The extent of the confusion became clear today with a story in the Wall Street Journal saying that Google, a leader of the net neutrality charge, “has approached major cable and phone companies that carry Internet traffic with a proposal to create a fast lane for its own content.” What Google hopes to do, as explained in a blog post by the company’s Washington telecom counsel, Richard Whitt, is to speed the delivery of its content by “co-locating” servers within the networks of Internet service providers, such as Verizon or Comcast, a privilege for which it would, of course, have to pay. “Despite the hyperbolic tone and confused claims in Monday’s Journal story, I want to be perfectly clear about one thing: Google remains strongly committed to the principle of net neutrality, and we will continue to work with policymakers in the years ahead to keep the Internet free and open,” he writes.
Does this violate the principles of net neutrality? It depends on whom you ask. According to some purists, any scheme, other than simply buying more bandwidth, that allows some people to pay for faster delivery of their content is wrong. But Stanford Law Professor Lawrenece Lessig, the intellectual guru of the net neutrality movement, accuses the Journal in a blog post of his own of promoting a made-up drama. Lessig says he has always maintained that paying more for better service is perfectly acceptable provided that the improved service is available in a non-discriminatory way to anyone willing to pay.

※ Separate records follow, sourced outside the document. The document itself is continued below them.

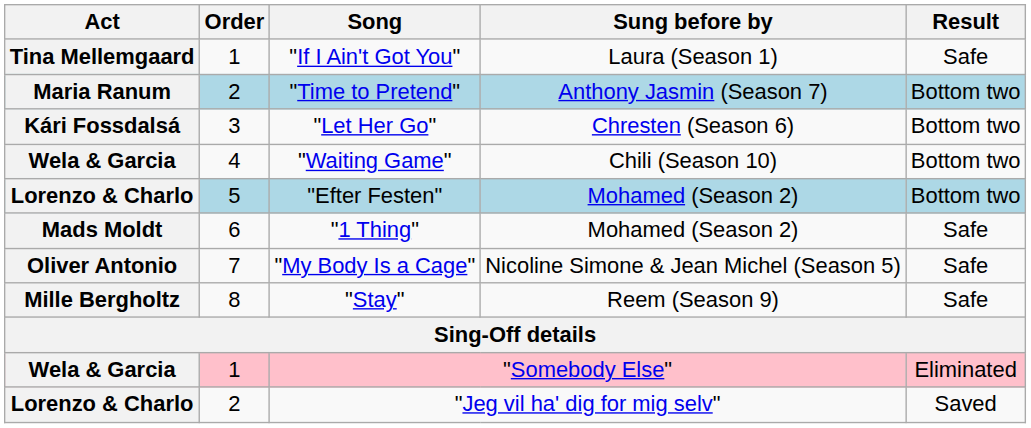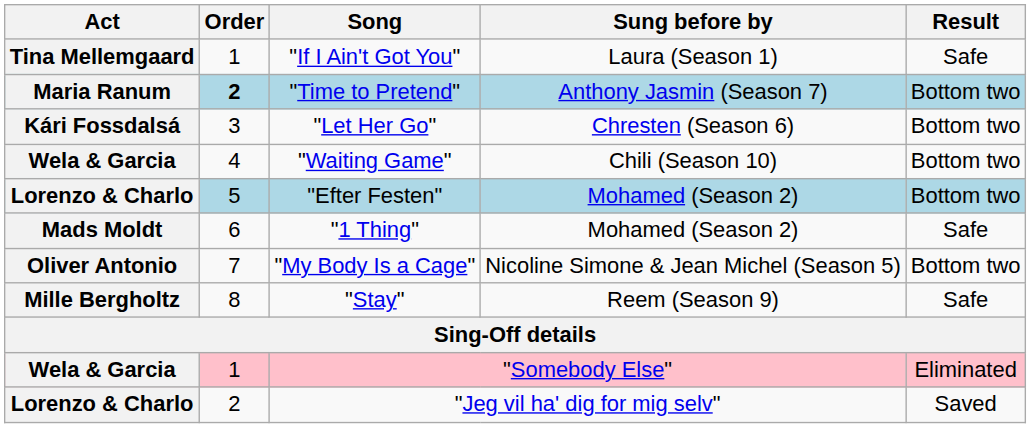"Time to Pretend" | Order: normal -> bold
"My Body Is a Cage" | Result: Safe -> Bottom two
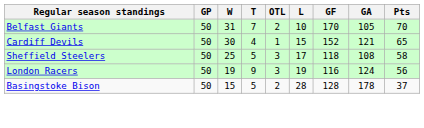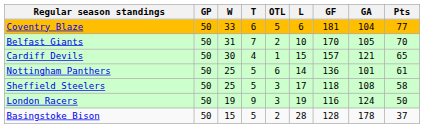+ row: Coventry Blaze | 50 | 33 | 6 | 5 | 6 | 181 | 104 | 77
Cardiff Devils | GF: 152 -> 157
+ row: Nottingham Panthers | 50 | 25 | 5 | 6 | 14 | 136 | 101 | 61
London Racers | Pts: 56 -> 50
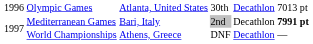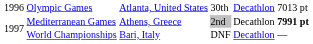Mediterranean Games | column 3: Bari, Italy -> Athens, Greece
World Championships | column 3: Athens, Greece -> Bari, Italy
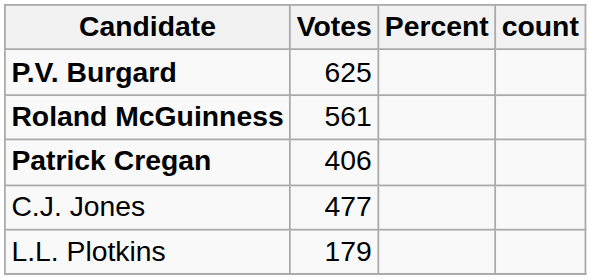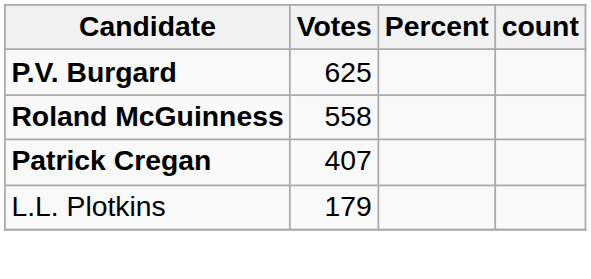Roland McGuinness | Votes: 561 -> 558
Patrick Cregan | Votes: 406 -> 407
- row: C.J. Jones | 477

My two cents: I think net neutrality advocates have to some extent been drawn into what is mainly a fight between two groups of major corporate interests--content owners and carriers--who are jockeying for position in a high-stakes regulatory battle. "Don't be evil" Google loves to position itself as the defender of truth, justice, and the American way, but when real money is at stake, it can be counted upon to act, as it should, in its corporate interest.
As a broader point, this controversy shows how difficult it will be for the new Congress and new Administration to translate their greater sympathy for the idea of network neutrality into policy. If we cannot agree on just what the principle means, it will be terribly difficult to devise policies to defend it.